The one hundred and thirty-sixth part of the Windows Presentation Foundation Fundamentals tutorial continues the examination of the WPF brushes. This article looks at the first of two gradient brushes.

Adding More Gradient Stops

You can use as many gradient stops as you need to achieve the desired effect. Each gradient stop adds an extra transition. If two adjacent stops have the same colour, the area between will be a solid shade.

Change the XAML for the second ellipse as follows. This creates a vertical gradient with six colours.

<Ellipse Stroke="Black" StrokeThickness="5">
    <Ellipse.Fill>
        <LinearGradientBrush StartPoint="0,0" EndPoint="0,1">
            <LinearGradientBrush.GradientStops>
                <GradientStop Color="Cyan" Offset="0.2"/>
                <GradientStop Color="LightBlue" Offset="0.4"/>
                <GradientStop Color="White" Offset="0.5"/>
                <GradientStop Color="White" Offset="0.6"/>
                <GradientStop Color="DarkGray" Offset="0.6"/>
                <GradientStop Color="Black" Offset="0.8"/>
            </LinearGradientBrush.GradientStops>
        </LinearGradientBrush>
    </Ellipse.Fill>
</Ellipse>

The result has a number of transitions, as well as a solid white area between the third and fourth gradient stops. Note also that there is no gradient stop at an offset of either zero or one. The areas between zero and 0.2 therefore use the first colour and the areas between 0.8 and 1 use the final stop's colour.
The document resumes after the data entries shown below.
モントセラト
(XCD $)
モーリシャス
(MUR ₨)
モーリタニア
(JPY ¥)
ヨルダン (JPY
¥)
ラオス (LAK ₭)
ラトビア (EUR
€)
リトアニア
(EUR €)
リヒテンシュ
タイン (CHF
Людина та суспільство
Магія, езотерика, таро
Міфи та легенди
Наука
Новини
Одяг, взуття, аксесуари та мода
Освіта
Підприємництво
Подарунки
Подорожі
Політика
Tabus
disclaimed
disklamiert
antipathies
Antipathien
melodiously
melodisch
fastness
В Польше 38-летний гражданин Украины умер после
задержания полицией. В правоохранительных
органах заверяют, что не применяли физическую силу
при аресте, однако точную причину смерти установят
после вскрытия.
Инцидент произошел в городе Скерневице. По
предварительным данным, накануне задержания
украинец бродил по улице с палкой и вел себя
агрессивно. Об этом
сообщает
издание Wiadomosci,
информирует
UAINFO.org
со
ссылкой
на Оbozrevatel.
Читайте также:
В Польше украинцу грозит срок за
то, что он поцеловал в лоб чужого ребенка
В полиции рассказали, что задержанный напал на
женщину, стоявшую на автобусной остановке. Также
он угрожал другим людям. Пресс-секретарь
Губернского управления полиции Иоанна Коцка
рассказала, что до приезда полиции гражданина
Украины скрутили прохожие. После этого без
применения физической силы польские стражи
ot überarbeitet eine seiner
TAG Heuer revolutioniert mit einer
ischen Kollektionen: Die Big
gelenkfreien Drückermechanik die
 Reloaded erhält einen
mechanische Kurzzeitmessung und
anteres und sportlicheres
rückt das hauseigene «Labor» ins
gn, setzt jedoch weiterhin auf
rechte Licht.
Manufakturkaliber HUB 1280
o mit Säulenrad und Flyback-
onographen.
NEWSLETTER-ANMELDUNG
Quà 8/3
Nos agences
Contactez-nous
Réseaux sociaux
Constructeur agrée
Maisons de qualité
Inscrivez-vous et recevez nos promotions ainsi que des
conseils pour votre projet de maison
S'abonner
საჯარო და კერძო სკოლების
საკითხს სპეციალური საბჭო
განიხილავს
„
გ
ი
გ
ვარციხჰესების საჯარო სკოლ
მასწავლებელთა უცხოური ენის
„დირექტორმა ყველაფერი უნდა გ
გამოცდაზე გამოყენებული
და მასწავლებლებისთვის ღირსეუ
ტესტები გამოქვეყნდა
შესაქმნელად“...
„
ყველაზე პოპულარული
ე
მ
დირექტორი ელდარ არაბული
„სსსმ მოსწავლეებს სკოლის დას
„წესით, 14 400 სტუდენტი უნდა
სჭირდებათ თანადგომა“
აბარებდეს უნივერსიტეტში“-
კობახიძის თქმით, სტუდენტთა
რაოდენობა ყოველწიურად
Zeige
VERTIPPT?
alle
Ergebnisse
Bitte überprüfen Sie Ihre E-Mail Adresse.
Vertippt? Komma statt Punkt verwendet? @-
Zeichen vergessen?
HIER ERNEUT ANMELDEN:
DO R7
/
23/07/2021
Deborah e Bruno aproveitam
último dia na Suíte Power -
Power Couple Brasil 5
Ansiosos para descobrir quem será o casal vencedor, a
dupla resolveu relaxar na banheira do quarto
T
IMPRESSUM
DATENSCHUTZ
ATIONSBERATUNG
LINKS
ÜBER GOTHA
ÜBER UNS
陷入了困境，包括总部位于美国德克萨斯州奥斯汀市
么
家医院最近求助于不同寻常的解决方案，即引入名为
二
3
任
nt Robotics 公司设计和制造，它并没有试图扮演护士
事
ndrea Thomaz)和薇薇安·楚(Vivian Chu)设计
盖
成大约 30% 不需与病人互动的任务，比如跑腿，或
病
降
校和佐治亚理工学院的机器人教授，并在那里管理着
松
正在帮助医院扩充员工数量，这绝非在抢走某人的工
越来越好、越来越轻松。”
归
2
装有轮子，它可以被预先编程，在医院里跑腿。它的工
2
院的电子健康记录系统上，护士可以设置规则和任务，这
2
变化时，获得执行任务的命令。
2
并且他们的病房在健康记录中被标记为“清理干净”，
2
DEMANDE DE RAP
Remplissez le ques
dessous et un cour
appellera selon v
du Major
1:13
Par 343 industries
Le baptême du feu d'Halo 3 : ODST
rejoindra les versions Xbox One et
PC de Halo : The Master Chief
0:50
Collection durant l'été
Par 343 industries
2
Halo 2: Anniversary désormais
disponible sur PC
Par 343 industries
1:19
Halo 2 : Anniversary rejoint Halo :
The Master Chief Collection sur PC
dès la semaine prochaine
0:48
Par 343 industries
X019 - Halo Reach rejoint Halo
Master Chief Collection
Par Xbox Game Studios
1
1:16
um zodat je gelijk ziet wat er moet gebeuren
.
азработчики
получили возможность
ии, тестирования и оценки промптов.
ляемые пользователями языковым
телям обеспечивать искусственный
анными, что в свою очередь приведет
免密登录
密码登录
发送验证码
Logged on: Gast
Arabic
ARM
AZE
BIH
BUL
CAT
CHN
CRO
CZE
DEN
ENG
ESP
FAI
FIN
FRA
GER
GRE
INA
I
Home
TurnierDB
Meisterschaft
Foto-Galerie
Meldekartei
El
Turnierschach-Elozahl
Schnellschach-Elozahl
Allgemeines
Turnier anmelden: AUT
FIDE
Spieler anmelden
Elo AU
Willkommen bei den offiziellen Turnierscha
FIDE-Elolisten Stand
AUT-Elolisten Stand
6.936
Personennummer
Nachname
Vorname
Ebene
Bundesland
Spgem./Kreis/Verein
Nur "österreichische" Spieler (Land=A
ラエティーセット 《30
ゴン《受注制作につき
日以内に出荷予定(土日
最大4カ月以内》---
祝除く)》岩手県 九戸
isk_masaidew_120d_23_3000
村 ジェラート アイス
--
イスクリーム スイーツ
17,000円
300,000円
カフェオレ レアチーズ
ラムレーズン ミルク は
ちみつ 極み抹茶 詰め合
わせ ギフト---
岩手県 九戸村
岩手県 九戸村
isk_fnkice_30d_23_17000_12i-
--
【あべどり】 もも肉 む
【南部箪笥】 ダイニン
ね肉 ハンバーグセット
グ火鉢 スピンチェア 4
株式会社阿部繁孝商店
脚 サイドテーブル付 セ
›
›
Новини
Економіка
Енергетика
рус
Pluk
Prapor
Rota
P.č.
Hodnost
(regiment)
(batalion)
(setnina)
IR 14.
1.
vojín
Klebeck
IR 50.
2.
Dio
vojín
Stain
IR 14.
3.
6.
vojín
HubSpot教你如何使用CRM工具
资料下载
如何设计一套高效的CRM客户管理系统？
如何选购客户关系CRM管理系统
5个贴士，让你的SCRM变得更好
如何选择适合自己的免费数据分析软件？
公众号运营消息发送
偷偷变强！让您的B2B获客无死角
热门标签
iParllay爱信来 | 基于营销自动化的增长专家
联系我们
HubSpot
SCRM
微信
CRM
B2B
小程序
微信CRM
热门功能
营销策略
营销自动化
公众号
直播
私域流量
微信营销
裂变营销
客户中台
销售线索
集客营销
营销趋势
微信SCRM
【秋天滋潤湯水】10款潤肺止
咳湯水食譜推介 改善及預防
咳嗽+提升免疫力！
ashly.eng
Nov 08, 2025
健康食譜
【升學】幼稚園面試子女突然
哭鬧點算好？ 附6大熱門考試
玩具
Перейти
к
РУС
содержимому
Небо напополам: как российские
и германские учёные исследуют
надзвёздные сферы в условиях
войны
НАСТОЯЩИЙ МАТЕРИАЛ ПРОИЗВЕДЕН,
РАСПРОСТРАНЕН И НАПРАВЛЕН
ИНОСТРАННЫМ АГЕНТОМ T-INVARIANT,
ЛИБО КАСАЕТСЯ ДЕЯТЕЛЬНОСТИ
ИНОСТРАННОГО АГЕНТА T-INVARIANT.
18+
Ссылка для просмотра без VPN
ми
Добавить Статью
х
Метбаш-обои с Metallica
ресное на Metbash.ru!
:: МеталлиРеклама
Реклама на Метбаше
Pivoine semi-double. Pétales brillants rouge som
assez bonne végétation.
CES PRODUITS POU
WPF LinearGradientBrush with many gradient stops

Mapping Modes

Gradient brushes have two available mapping modes. These modes determine how the co-ordinates of the start and end points are mapped to the shape. As we've seen, by default the co-ordinate system has a range of (0,0) to (1,1), these being the locations of the top-left and bottom-right corners. This mode is known as relative to bounding box.

One problem with the default mapping mode is that the angle of the gradient varies according to the aspect ratio of the bounding box. If you apply the same linear gradient to multiple objects of differing sizes, it can appear that the colours do not match. In these situations you might prefer to use the absolute mapping mode.

With absolute mapping, the start and end points are set using device-independent units. With this mode, the angle of the gradient will match over multiple shapes. However, it is possible that the gradient co-ordinates will not match the size of the shape.

To set the mapping mode for a fill, change the MappingMode property. You can use the values RelativeToBoundingBox or Absolute, which are defined in the BrushMappingMode enumeration.

To demonstrate, replace the XAML for the third ellipse with the following code:

<Ellipse Stroke="Black" StrokeThickness="5">
    <Ellipse.Fill>
        <LinearGradientBrush MappingMode="Absolute"
                             StartPoint="50,50" EndPoint="70,70">
            <LinearGradientBrush.GradientStops>
                <GradientStop Color="Yellow" Offset="0.1"/>
                <GradientStop Color="Orange" Offset="0.5"/>
                <GradientStop Color="Red" Offset="0.9"/>
            </LinearGradientBrush.GradientStops>
        </LinearGradientBrush>
    </Ellipse.Fill>
</Ellipse>

The results are shown below. Note that the gradient's imaginary line starts and ends well within the area of the ellipse. The area that appears before the start of the gradient matches the colour of the first gradient stop. The area after the end point uses the colour of the final end point. As we'll see later, this behaviour can be changed.